ACTIVITY: Would you reproduce the entries that follow exactly as they appear?

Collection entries

⟨

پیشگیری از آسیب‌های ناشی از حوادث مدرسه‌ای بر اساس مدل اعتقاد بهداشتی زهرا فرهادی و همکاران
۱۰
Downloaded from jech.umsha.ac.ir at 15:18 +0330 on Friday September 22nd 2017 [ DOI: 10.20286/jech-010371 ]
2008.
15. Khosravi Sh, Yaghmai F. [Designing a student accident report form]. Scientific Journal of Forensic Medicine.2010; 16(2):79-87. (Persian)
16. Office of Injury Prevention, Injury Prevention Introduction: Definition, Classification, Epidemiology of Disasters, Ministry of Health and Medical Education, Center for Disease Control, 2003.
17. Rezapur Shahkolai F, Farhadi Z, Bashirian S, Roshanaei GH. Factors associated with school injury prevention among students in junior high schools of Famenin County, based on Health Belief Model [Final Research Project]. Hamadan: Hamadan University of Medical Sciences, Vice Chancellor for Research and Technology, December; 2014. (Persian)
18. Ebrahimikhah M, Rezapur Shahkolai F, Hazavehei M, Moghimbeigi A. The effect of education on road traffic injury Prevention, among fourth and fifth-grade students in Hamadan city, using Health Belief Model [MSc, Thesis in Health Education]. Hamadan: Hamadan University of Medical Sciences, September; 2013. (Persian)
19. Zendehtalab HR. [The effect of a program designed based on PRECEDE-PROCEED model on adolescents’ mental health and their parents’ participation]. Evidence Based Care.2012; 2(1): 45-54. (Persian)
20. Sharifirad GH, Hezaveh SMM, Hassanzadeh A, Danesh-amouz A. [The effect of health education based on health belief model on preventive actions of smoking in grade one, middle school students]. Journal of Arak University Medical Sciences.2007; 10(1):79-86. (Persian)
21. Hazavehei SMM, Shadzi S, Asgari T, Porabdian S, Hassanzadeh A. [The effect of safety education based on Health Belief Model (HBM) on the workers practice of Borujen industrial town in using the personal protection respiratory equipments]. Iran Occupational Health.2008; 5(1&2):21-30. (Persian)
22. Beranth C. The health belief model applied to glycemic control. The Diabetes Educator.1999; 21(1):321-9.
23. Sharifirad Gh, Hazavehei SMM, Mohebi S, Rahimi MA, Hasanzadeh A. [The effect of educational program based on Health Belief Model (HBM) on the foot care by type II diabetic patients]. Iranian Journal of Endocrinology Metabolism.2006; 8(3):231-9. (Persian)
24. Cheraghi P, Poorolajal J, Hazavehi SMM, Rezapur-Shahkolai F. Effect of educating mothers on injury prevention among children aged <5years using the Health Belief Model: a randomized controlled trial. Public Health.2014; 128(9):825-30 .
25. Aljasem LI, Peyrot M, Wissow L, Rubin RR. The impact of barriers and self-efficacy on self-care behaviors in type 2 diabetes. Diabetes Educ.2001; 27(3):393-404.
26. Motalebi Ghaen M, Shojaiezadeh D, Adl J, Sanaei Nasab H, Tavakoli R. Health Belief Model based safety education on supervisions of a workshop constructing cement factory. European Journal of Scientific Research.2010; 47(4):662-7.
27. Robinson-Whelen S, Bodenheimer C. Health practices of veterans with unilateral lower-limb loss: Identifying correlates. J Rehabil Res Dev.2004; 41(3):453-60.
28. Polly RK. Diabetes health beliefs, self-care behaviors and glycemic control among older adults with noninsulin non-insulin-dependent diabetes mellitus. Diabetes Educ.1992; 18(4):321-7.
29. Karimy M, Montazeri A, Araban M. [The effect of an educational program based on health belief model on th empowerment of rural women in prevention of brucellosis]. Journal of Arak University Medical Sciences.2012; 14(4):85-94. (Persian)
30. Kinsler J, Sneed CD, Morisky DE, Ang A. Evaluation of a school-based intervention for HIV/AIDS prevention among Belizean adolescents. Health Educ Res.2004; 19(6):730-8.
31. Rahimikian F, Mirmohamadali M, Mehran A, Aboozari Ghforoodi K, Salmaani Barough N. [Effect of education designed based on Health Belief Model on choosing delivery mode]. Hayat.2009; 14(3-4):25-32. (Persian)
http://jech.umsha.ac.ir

⟩

ANSWER TO THIS EXERCISE:
پیشگیری از آسیب‌های ناشی از حوادث مدرسه‌ای بر اساس مدل اعتقاد بهداشتی زهرا فرهادی و همکاران
۱۰
Downloaded from jech.umsha.ac.ir at 15:18 +0330 on Friday September 22nd 2017 [ DOI: 10.20286/jech-010371 ]
2008.
15. Khosravi Sh, Yaghmai F. [Designing a student accident report form]. Scientific Journal of Forensic Medicine.2010; 16(2):79-87. (Persian)
16. Office of Injury Prevention, Injury Prevention Introduction: Definition, Classification, Epidemiology of Disasters, Ministry of Health and Medical Education, Center for Disease Control, 2003.
17. Rezapur Shahkolai F, Farhadi Z, Bashirian S, Roshanaei GH. Factors associated with school injury prevention among students in junior high schools of Famenin County, based on Health Belief Model [Final Research Project]. Hamadan: Hamadan University of Medical Sciences, Vice Chancellor for Research and Technology, December; 2014. (Persian)
18. Ebrahimikhah M, Rezapur Shahkolai F, Hazavehei M, Moghimbeigi A. The effect of education on road traffic injury Prevention, among fourth and fifth-grade students in Hamadan city, using Health Belief Model [MSc, Thesis in Health Education]. Hamadan: Hamadan University of Medical Sciences, September; 2013. (Persian)
19. Zendehtalab HR. [The effect of a program designed based on PRECEDE-PROCEED model on adolescents’ mental health and their parents’ participation]. Evidence Based Care.2012; 2(1): 45-54. (Persian)
20. Sharifirad GH, Hezaveh SMM, Hassanzadeh A, Danesh-amouz A. [The effect of health education based on health belief model on preventive actions of smoking in grade one, middle school students]. Journal of Arak University Medical Sciences.2007; 10(1):79-86. (Persian)
21. Hazavehei SMM, Shadzi S, Asgari T, Porabdian S, Hassanzadeh A. [The effect of safety education based on Health Belief Model (HBM) on the workers practice of Borujen industrial town in using the personal protection respiratory equipments]. Iran Occupational Health.2008; 5(1&2):21-30. (Persian)
22. Beranth C. The health belief model applied to glycemic control. The Diabetes Educator.1999; 21(1):321-9.
23. Sharifirad Gh, Hazavehei SMM, Mohebi S, Rahimi MA, Hasanzadeh A. [The effect of educational program based on Health Belief Model (HBM) on the foot care by type II diabetic patients]. Iranian Journal of Endocrinology Metabolism.2006; 8(3):231-9. (Persian)
24. Cheraghi P, Poorolajal J, Hazavehi SMM, Rezapur-Shahkolai F. Effect of educating mothers on injury prevention among children aged <5years using the Health Belief Model: a randomized controlled trial. Public Health.2014; 128(9):825-30 .
25. Aljasem LI, Peyrot M, Wissow L, Rubin RR. The impact of barriers and self-efficacy on self-care behaviors in type 2 diabetes. Diabetes Educ.2001; 27(3):393-404.
26. Motalebi Ghaen M, Shojaiezadeh D, Adl J, Sanaei Nasab H, Tavakoli R. Health Belief Model based safety education on supervisions of a workshop constructing cement factory. European Journal of Scientific Research.2010; 47(4):662-7.
27. Robinson-Whelen S, Bodenheimer C. Health practices of veterans with unilateral lower-limb loss: Identifying correlates. J Rehabil Res Dev.2004; 41(3):453-60.
28. Polly RK. Diabetes health beliefs, self-care behaviors and glycemic control among older adults with noninsulin non-insulin-dependent diabetes mellitus. Diabetes Educ.1992; 18(4):321-7.
29. Karimy M, Montazeri A, Araban M. [The effect of an educational program based on health belief model on th empowerment of rural women in prevention of brucellosis]. Journal of Arak University Medical Sciences.2012; 14(4):85-94. (Persian)
30. Kinsler J, Sneed CD, Morisky DE, Ang A. Evaluation of a school-based intervention for HIV/AIDS prevention among Belizean adolescents. Health Educ Res.2004; 19(6):730-8.
31. Rahimikian F, Mirmohamadali M, Mehran A, Aboozari Ghforoodi K, Salmaani Barough N. [Effect of education designed based on Health Belief Model on choosing delivery mode]. Hayat.2009; 14(3-4):25-32. (Persian)
http://jech.umsha.ac.ir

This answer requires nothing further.